[Transcribed page contents]
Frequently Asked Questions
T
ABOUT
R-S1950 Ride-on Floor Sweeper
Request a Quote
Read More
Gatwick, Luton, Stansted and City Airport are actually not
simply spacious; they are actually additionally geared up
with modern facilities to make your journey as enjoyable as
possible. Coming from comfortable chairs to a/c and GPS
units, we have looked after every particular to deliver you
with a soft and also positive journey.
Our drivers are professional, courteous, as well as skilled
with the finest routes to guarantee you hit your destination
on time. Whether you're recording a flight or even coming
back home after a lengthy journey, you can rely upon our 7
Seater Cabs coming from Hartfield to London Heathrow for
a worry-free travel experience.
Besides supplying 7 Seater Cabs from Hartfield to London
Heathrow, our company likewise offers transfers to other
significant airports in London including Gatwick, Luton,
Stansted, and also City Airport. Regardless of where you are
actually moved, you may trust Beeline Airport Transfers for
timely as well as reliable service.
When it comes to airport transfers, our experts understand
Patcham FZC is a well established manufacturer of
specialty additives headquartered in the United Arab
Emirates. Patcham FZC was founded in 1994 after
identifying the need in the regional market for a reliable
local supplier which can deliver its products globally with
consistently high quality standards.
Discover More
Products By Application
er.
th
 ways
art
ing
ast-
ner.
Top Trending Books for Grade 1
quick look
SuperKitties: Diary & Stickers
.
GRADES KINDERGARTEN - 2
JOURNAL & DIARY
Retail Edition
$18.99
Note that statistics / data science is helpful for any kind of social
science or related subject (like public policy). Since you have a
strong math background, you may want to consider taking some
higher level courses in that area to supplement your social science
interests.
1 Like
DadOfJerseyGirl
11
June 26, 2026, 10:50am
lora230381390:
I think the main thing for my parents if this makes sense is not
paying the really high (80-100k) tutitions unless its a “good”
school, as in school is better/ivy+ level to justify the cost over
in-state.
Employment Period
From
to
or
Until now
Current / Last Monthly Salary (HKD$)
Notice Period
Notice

## Exercise
Rewrite the listing from its first line through the line holding "on time. Whether", inclusive, putting "chauffeurs" in place of "drivers" and keeping everything else unchanged.

## Response to this task
Frequently Asked Questions
T
ABOUT
R-S1950 Ride-on Floor Sweeper
Request a Quote
Read More
Gatwick, Luton, Stansted and City Airport are actually not
simply spacious; they are actually additionally geared up
with modern facilities to make your journey as enjoyable as
possible. Coming from comfortable chairs to a/c and GPS
units, we have looked after every particular to deliver you
with a soft and also positive journey.
Our chauffeurs are professional, courteous, as well as skilled
with the finest routes to guarantee you hit your destination
on time. Whether you're recording a flight or even coming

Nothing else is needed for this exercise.